Frequent errors (cont) • Inferring that a correlation of event A with event B means that event A CAUSES event B • Another missing (lurking) variable that correlates with both variables may be the culprit • One variable may be the cause and the other the effect, but sometimes the wrong variable is chosen for the cause.
Which is the cause? • Women in 1985 taking HRT had lower heart attack rates • 17 years of HRT therapy followed, arguably causing 10’s of thousands of deaths among American women • Subsequent research found HRT increased risk of heart disease • Lurking variables were found • The most sophisticated statistics could not outweigh the lack of judgement by researchers (who were notably qualified) • Clinical trials (2002) have caused HRT therapy to be discredited for reducing heart attacks in women
Another (short) example: • A recent article: Many agree that the decline of religion may be a cause of the decline of the family. But what if it’s the other way around? Mary Eberstadt speculates... (http://www.hoover.org/publications/policyreview/7827212.html)

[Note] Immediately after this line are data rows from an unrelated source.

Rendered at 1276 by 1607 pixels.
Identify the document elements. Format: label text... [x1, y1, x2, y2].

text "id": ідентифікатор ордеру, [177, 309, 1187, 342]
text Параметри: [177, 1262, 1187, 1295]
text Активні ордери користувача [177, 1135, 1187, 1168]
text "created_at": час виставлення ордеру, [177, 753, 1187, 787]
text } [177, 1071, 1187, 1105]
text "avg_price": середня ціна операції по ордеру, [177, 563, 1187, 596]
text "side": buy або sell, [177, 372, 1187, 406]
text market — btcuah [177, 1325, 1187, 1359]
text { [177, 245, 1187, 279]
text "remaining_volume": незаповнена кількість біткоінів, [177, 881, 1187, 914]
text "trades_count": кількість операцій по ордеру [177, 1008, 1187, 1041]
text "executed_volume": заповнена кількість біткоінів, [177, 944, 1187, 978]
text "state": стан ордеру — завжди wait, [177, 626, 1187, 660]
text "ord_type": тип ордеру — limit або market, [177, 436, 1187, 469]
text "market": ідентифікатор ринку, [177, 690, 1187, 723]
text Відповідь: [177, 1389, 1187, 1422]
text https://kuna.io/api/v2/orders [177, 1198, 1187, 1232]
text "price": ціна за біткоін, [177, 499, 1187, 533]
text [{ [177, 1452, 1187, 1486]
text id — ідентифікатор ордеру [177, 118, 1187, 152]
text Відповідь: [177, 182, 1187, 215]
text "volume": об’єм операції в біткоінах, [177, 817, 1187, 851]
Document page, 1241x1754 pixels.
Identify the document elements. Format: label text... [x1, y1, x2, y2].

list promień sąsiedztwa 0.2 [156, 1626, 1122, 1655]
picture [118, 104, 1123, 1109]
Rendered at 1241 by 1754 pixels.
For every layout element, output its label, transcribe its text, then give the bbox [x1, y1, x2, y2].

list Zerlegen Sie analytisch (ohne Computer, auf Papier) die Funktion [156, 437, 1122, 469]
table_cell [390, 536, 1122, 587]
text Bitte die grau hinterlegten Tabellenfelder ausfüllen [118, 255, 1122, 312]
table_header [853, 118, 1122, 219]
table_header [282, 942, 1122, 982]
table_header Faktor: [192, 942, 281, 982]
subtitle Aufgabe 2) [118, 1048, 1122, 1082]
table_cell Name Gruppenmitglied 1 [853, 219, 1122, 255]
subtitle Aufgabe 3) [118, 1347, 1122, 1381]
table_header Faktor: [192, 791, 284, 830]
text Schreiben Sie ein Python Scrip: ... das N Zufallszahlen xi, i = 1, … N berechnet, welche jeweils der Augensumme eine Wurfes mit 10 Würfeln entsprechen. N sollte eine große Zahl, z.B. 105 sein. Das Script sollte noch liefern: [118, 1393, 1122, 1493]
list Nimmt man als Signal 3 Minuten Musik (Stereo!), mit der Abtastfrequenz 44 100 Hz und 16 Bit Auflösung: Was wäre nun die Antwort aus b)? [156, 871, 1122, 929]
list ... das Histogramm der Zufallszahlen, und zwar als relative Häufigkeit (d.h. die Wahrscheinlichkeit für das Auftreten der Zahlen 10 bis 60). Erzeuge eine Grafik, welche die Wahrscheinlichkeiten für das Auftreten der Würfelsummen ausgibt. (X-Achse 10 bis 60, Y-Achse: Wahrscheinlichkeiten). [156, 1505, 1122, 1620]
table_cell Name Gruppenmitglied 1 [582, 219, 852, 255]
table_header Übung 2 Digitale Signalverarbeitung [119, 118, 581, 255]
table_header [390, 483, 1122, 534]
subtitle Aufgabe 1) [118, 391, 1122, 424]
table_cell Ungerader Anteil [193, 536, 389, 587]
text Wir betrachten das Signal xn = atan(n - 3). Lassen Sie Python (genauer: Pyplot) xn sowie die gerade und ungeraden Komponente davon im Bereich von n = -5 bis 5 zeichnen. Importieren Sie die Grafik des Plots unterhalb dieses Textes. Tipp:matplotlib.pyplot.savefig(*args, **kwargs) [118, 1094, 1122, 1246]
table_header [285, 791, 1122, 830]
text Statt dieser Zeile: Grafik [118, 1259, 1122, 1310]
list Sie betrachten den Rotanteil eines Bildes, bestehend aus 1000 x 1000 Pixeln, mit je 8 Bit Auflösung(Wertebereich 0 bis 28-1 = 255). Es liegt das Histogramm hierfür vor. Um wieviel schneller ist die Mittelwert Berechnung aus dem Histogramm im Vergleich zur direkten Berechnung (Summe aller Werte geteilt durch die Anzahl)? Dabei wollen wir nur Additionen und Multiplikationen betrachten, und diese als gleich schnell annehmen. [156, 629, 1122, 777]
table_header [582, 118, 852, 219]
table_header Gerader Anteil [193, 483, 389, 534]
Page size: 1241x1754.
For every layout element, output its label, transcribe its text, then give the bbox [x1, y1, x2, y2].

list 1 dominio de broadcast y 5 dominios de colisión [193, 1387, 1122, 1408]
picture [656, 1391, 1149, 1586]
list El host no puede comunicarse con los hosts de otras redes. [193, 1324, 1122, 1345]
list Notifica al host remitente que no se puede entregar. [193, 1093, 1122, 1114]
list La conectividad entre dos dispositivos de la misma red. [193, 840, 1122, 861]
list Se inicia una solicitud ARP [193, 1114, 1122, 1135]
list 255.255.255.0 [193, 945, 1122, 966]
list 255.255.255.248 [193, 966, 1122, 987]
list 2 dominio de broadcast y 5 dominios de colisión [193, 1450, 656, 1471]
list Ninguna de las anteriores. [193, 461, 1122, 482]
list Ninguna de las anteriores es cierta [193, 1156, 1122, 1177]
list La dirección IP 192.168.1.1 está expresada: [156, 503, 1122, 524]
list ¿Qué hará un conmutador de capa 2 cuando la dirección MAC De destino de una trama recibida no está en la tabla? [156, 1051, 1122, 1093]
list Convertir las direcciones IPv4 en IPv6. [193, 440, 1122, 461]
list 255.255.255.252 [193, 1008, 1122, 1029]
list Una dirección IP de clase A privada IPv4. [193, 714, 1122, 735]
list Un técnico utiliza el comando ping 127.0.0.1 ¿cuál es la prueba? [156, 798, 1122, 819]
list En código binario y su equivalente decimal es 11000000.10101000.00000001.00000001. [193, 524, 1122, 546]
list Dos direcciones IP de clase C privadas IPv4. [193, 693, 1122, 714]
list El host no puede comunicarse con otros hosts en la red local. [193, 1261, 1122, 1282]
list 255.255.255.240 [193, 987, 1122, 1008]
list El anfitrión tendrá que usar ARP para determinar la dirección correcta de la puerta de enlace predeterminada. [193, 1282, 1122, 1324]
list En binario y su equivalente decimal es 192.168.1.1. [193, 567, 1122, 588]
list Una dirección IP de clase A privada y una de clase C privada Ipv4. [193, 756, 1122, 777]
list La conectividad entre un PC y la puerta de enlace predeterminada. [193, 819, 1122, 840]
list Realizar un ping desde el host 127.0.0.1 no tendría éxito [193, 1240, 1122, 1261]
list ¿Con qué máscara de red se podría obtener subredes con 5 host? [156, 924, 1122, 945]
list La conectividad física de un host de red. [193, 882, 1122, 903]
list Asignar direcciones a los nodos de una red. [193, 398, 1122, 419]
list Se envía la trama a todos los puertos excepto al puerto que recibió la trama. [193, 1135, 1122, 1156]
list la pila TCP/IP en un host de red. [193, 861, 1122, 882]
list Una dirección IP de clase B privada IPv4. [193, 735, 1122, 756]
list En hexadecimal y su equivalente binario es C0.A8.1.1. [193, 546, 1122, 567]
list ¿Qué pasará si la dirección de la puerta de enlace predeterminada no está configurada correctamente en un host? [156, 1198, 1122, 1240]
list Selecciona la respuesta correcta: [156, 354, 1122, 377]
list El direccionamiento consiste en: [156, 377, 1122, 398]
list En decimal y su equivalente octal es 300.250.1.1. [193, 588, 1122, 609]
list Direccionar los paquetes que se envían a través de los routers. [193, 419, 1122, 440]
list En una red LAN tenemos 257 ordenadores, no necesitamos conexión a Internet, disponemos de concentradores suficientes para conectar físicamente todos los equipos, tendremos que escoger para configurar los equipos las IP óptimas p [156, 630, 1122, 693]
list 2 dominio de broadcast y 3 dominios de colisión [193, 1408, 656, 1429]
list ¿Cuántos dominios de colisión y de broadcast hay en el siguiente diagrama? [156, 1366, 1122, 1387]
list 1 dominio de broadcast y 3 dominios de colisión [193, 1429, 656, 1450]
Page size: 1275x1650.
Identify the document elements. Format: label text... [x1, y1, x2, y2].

Correlation does not imply causation • The number of TV sets per person x and the average life expectancy y for the world’s nations. There is a high positive correlation. • Does this mean that we can improve the life expectancy of people in Rwanda by shipping them TV sets? • No – rich nations have longer life expectancy because they have better nutrition, clean water, and better health care (lurking variables) • No cause and effect between TV sets and life expectancy.
Take away (you too, Harvard researchers) • Correlation does not imply causation. • N.B. : these are not mathematical errors, but errors in applying the mathematics. This is why the authors use the term “art” in their definition of statistics. It’s more than a science. Done well, it’s an art.